Les policiers ayant témoigné devant cette commission sont aussi concernés par ces grâces.
"Je crois en l'Etat de droit et je suis sûr que la solidité de notre système judiciaire finira par s'imposer face aux débats politiciens. Mais nous vivons dans des circonstances exceptionnelles et je ne peux pas, en bonne conscience, ne rien faire", explique dans un communiqué le président démocrate sortant, 82 ans, pour justifier une initiative exceptionnelle.
"De manière inquiétante, des serviteurs de l'Etat ont fait l'objet de menaces et d'intimidations pour avoir rempli fidèlement leurs charges", a déclaré Joe Biden, qui à midi précise (19h00 GMT) cédera le pouvoir à son grand rival républicain.
"Certains ont même été menacés de poursuites judiciaires", a-t-il précisé.

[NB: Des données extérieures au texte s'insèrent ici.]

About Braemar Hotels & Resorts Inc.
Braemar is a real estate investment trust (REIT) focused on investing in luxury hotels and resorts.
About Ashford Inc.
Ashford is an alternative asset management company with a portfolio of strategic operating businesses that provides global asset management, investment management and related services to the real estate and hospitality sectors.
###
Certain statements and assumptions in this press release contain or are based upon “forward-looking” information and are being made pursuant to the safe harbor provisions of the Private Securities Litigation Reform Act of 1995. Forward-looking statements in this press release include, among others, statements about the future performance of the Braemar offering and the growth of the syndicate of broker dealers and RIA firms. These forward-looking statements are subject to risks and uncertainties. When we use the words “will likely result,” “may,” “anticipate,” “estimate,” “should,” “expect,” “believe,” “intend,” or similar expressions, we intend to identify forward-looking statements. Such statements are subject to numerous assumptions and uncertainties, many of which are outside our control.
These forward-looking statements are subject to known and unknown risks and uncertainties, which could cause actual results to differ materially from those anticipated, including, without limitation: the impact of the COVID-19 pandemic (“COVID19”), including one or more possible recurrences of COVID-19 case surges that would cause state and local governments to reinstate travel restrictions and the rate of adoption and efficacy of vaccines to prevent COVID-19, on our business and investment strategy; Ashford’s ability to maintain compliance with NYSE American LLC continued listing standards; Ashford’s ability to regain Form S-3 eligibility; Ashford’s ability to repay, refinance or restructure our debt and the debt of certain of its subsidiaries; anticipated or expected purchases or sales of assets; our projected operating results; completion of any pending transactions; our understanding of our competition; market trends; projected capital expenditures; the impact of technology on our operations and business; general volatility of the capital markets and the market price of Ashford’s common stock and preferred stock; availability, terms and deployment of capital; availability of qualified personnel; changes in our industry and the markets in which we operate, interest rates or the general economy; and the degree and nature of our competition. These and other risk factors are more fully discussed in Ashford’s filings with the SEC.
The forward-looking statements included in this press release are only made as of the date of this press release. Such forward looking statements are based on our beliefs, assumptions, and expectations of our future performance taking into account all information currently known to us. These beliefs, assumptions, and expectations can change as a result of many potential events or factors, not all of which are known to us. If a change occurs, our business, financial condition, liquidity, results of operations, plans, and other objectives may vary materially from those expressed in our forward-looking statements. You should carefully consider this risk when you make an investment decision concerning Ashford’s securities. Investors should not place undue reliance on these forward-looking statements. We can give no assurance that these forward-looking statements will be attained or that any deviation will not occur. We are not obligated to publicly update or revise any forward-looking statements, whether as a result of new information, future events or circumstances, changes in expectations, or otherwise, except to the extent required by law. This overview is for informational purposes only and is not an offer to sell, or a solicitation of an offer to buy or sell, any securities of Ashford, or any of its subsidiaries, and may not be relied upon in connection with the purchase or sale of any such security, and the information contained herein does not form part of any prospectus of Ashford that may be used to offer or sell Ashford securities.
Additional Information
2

En septembre, Donald Trump, qui a notamment choisi un très proche, Kash Patel, taxé de complotisme, pour diriger la police fédérale (FBI), avait ainsi promis qu'après sa victoire "ces gens qui ont triché seront poursuivis avec toute la rigueur de la justice, ce qui inclura de longues peines de prison".
- "Aucun crime" -
Le général Milley, chef d'état-major des armées lors du premier mandat de Donald Trump, avait averti pendant la campagne que le milliardaire républicain était un "fasciste jusqu'au bout des ongles" et la "personne la plus dangereuse pour ce pays".
L'intéressé avait de son côté laissé entendre que l'officier s'était rendu coupable de "trahison" et qu'en d'autres temps il aurait été exécuté.

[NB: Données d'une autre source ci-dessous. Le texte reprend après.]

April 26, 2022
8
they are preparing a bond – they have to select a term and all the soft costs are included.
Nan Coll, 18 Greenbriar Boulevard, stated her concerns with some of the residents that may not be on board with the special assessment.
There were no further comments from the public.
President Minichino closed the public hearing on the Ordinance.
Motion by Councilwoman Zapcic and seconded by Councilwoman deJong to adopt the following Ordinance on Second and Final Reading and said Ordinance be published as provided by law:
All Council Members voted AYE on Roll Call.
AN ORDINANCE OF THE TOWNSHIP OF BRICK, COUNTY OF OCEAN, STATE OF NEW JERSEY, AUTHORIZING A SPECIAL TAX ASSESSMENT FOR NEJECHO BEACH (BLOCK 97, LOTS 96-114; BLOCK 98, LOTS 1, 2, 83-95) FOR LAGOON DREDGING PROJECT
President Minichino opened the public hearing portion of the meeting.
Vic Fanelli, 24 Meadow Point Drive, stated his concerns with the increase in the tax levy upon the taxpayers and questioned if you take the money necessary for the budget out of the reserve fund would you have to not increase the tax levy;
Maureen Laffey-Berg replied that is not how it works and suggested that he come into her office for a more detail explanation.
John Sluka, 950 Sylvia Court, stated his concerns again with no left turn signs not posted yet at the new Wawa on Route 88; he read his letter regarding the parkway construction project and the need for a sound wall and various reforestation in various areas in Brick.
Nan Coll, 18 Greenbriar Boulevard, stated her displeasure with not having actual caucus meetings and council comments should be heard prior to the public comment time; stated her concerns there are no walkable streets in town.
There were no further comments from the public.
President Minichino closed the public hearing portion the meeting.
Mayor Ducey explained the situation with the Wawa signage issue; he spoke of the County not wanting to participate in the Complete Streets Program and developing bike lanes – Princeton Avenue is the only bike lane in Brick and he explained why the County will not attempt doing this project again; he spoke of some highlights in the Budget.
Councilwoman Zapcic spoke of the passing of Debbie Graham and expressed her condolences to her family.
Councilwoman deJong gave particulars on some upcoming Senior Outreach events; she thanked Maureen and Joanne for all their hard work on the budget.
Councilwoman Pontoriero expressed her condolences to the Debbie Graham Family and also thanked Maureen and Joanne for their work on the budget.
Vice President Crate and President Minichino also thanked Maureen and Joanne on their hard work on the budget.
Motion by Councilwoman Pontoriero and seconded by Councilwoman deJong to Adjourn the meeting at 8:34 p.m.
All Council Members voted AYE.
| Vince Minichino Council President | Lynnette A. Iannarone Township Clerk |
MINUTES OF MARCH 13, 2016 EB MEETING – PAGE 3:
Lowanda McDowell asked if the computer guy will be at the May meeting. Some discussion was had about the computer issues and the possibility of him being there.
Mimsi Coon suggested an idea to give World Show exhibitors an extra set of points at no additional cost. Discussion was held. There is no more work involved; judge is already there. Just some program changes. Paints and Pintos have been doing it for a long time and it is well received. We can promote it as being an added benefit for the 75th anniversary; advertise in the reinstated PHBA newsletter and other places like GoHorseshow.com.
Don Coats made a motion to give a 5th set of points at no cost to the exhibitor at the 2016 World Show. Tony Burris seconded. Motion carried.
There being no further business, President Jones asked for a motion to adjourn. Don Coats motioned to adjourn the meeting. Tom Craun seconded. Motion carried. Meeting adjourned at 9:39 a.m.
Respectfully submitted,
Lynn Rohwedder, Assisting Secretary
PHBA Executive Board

"Ma famille et moi-même sommes profondément reconnaissants au président pour sa décision", a déclaré lundi le général Milley dans un communiqué.
Il a confié ne pas vouloir, après 43 ans sous l'uniforme, passer le restant de ses jours à "se défendre contre ceux qui pourraient injustement chercher revanche" ni infliger cette angoisse à ses proches.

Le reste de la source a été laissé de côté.